Генджи посмотрел на него с удивлением. Который уже раз спрашивал его об этом Рябоштан и все, видно, не мог запомнить имя.

— Генджи меня зовут. Понял? Генджи!

— Слушай, — примирительно сказал ефрейтор, уловив в голосе Генджи нотки раздражения, — давай, я тебя просто буду знать Генкой?

Генджи усмехнулся. Он уже привык к тому, что русские переиначивают туркменские имена на свой лад.

— Давай, Генкой.

Рябоштан помолчал, потом продолжал:

— Ты не обижайся… Дружок у меня был, тоже Генкой звали. Мы с ним вот так, как с тобой, знаешь, сколько прошли да проехали! Автомат-то, что у тебя, раньше ему принадлежал. Эх, золотой был парень! С таким хоть в бой, хоть в разведку, хоть куда — такой был парень.

Дорога петляла, уходила то влево, то вправо, порой даже как будто поворачивала назад. Но солдаты знали, что едут они все-таки на запад, и это было приятно. Радовались все. Но Генджи испытывал особое чувство. Как-никак он был теперь настоящим солдатом, принявшим несколько дней назад боевое крещение. И автомат с потертым, поцарапанным ложем, принадлежавший раньше его назввнному тезке, тоже возвышал Генджи в собственных глазах, — как бы приобщал его к подвигам, которые совершал тот, другой Генка, золотой парень, убитый под Белградом.

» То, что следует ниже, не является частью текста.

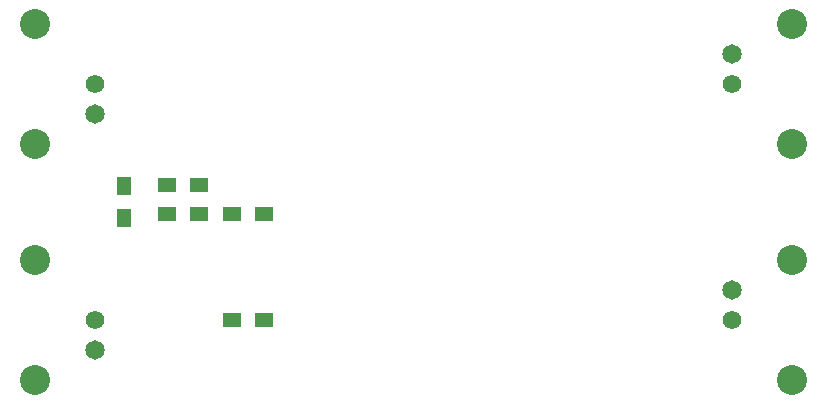
<source format=gbr>
G04 #@! TF.FileFunction,Soldermask,Top*
%FSLAX46Y46*%
G04 Gerber Fmt 4.6, Leading zero omitted, Abs format (unit mm)*
G04 Created by KiCad (PCBNEW 4.0.5) date 05/28/17 14:54:10*
%MOMM*%
%LPD*%
G01*
G04 APERTURE LIST*
%ADD10C,0.150000*%
%ADD11C,1.574800*%
%ADD12C,1.651000*%
%ADD13C,2.540000*%
%ADD14R,1.500000X1.300000*%
%ADD15R,1.300000X1.500000*%
G04 APERTURE END LIST*
D10*
D11*
X13000000Y-12500000D03*
D12*
X13000000Y-15040000D03*
D13*
X7920000Y-17580000D03*
X7920000Y-7420000D03*
D11*
X67000000Y-12500000D03*
D12*
X67000000Y-9960000D03*
D13*
X72080000Y-7420000D03*
X72080000Y-17580000D03*
D14*
X27350000Y-32500000D03*
X24650000Y-32500000D03*
D15*
X15500000Y-23850000D03*
X15500000Y-21150000D03*
D14*
X19150000Y-23500000D03*
X21850000Y-23500000D03*
X19150000Y-21000000D03*
X21850000Y-21000000D03*
X24650000Y-23500000D03*
X27350000Y-23500000D03*
D11*
X13000000Y-32500000D03*
D12*
X13000000Y-35040000D03*
D13*
X7920000Y-37580000D03*
X7920000Y-27420000D03*
D11*
X67000000Y-32500000D03*
D12*
X67000000Y-29960000D03*
D13*
X72080000Y-27420000D03*
X72080000Y-37580000D03*
M02*

</source>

Механизированная колонна уже пересекла Трансильванию и двигалась по дорогам Венгрии. Шли, минуя города и деревни, названия которых не запоминались, громыхали повозками на мостах, перекинутых через мелкие речки, пылили на проселках. Европа летела под колеса машин, спешащих туда, где шли тяжелые кровопролитные бои.

Генджи еще не знал, что это такое — настоящий бой. Недавняя стычка с небольшой немецкой частью, отбившейся от своих, была короткой, и наши почти не понесли потерь. Но ему она представлялась грандиозным сражением, и оттого, что немцы не оказали серьезного сопротивления, Генджи казалось, что воевать — это совсем просто, что-то вроде охоты на джейранов, ну, на волков, в крайнем случае.

И еще одно обстоятельство вселяло в него гордость — наконец-то окончились месяцы унизительной, полной горечи службы в медсанбате, где он помогал прачкам. Джигит таскал воду для стирки! Срам? Он даже перестал писать письма домой, — нельзя же признаться, что тебе не доверяют настоящего дела.